Accenture has confirmed that it plans to “ramp down” its media auditing, benchmarking and agency pitch services later this year amid accusations the businesses conflicted with its media output. Who will mark the industry’s homework now one of the lead players has stepped down?
For the last two years, there’s been lengthy questioning around just how Accenture Interactive’s consultancy business would remain neutral while entering the media buying, which the IPA in 2018 blasted as a ‘direct conflict of interest’. The business seems to have finally agreed with the critics, albeit after lengthy consideration, and will no longer offer the services to clients come August.
“As part of the plan, we will work with clients to fulfill existing commitments and support their transitions,” a spokesperson said in a statement.
Accenture Media Management, claims to annually audit more than $40bn of global advertising spending and says it invests more than $5m a year in proprietary tools and media research.
It said it offers “transparency and accountability” during a culture of confusion around digital media spend, the continued questions surrounding the conflict of interest were perhaps making the operation difficult to fulfill that ambition.
When announcing its move into a programmatic offering, Accenture Interactive’s global chief executive, Brian Whipple explained: “As their experience agency, our clients have been asking us to help them drive greater efficiencies with their programmatic media spend, specifically digital media.”
He added: “We are already focused on all the pieces that are related to media placement so it was a natural extension for us to help our clients deliver more hyper-relevant customer experiences through digital media.”
Rivals such as WPP are said to have refused to enter pitches against the management consultancy, Nicki Mendonça, not long after joining to lead Accenture Interactive Operations explained the situation to The Drum.
“When you prick an elephant’s arse, the elephant screeches,” she said of the pushback. “It shows a certain myopia as to the depth and breadth of Accenture which is a $100bn company,” she continues. “It’s 440,000 employees and we have our tentacles everywhere within 175 diamond clients.
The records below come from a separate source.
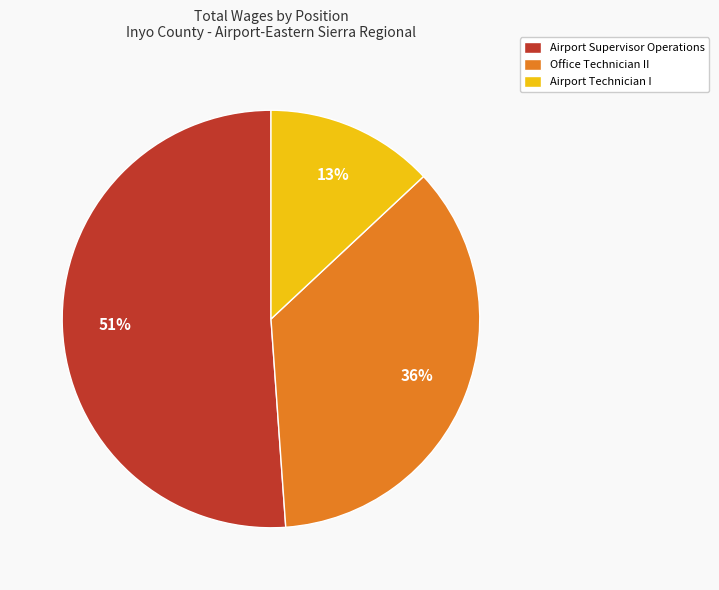

What is the majority slice?

Airport Supervisor Operations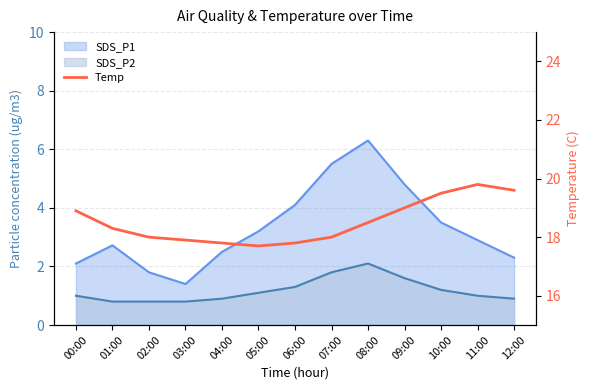

At which label is the value closest to 18?

02:00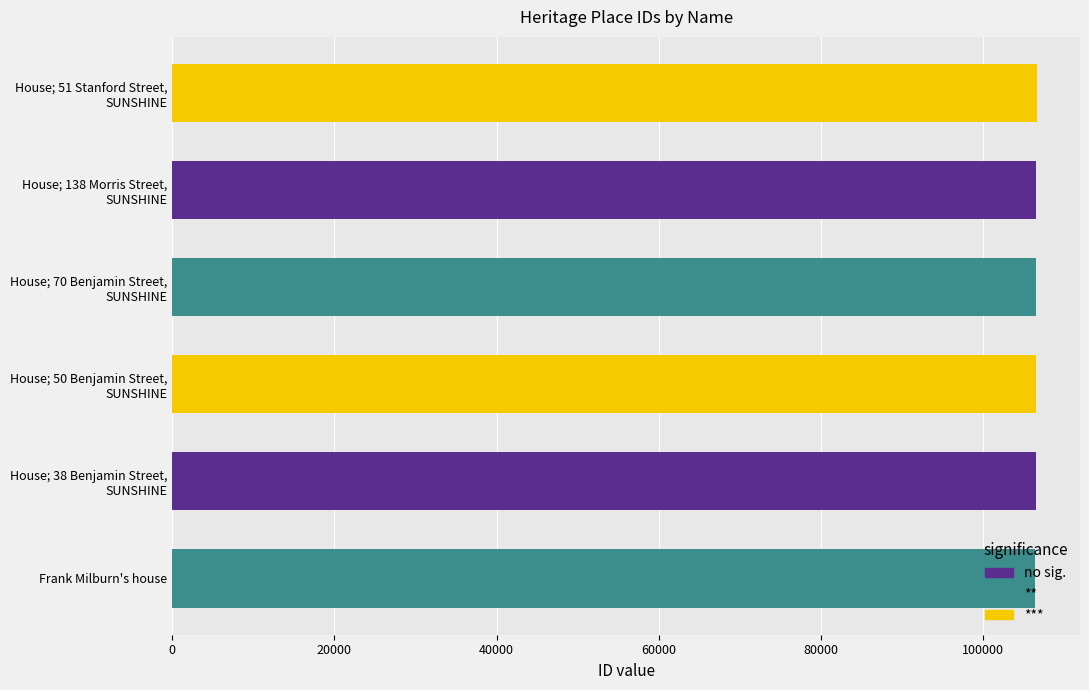

The value at Frank Milburn's house is 186106. True or false?

False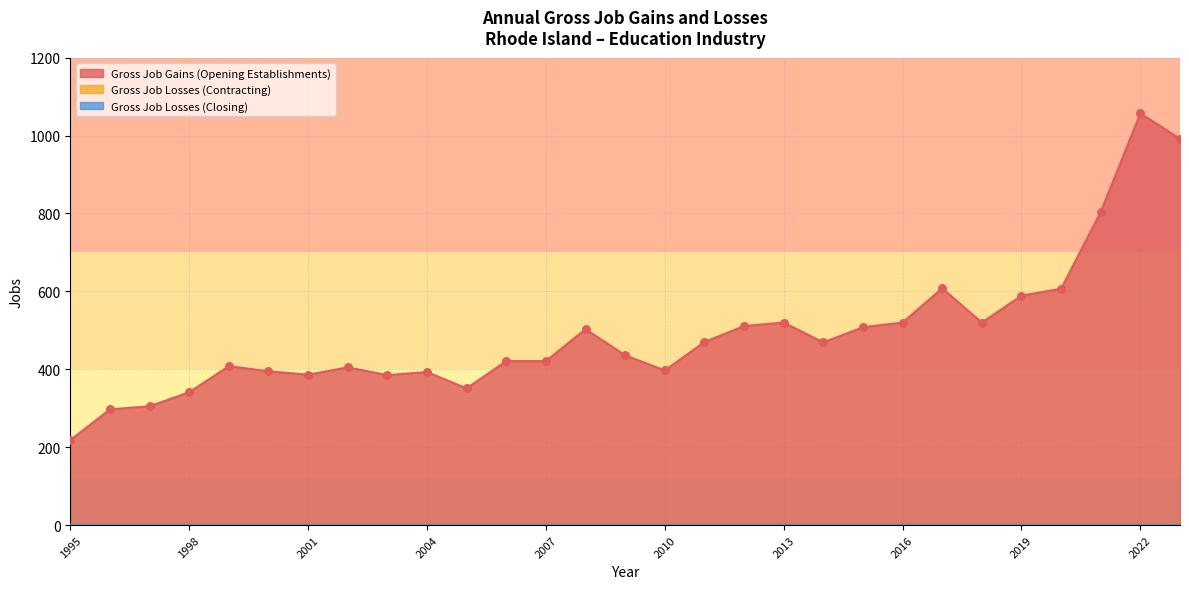

At how many categories does at least one series exceed 359?

24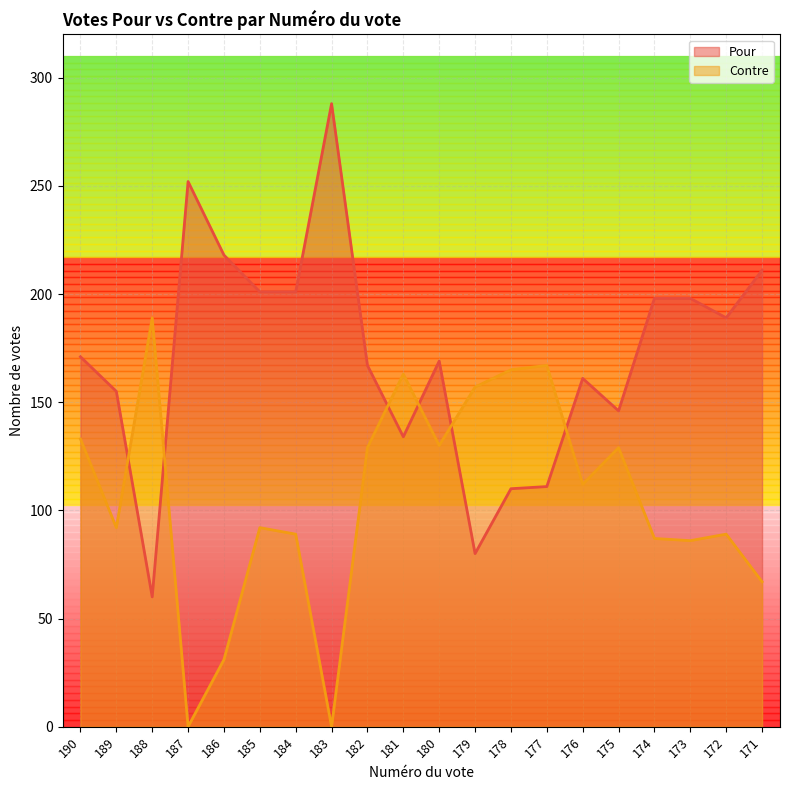

What are all the series names shown in the legend?

Pour, Contre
By fixating on one specific area of the business; say the auditing aspect of the media management aspect and blowing that out of proportion shows a certain myopia.”
As a result, the decision has not come as a surprise to external industry commentators.
The industry is already set to look to companies such as Ebiquity to fill the void.
Christian Polman, chief strategy officer for Ebiquity claimed that the decision by Accenture meant “fundamental change” to independent advisory services.
Increasingly, brands must be able to trust the advice they receive from advisors if they want to truly unlock the potential of their marketing spend and drive enhanced value and impact. This requires full independence from the media trading ecosystem, as well as adherence to well defined standards that are in-line with what is expected by brands and their agency and technology partners, such as what we’ve spelled out in Ebiquity’s Code of Conduct.”
Polman claimed that Ebiquity’s clients were crying out for independent training and standards around digital media, an area the organization has invested into recently with the acquisition of digital media monitoring firm Digital Decisions to further its auditing services.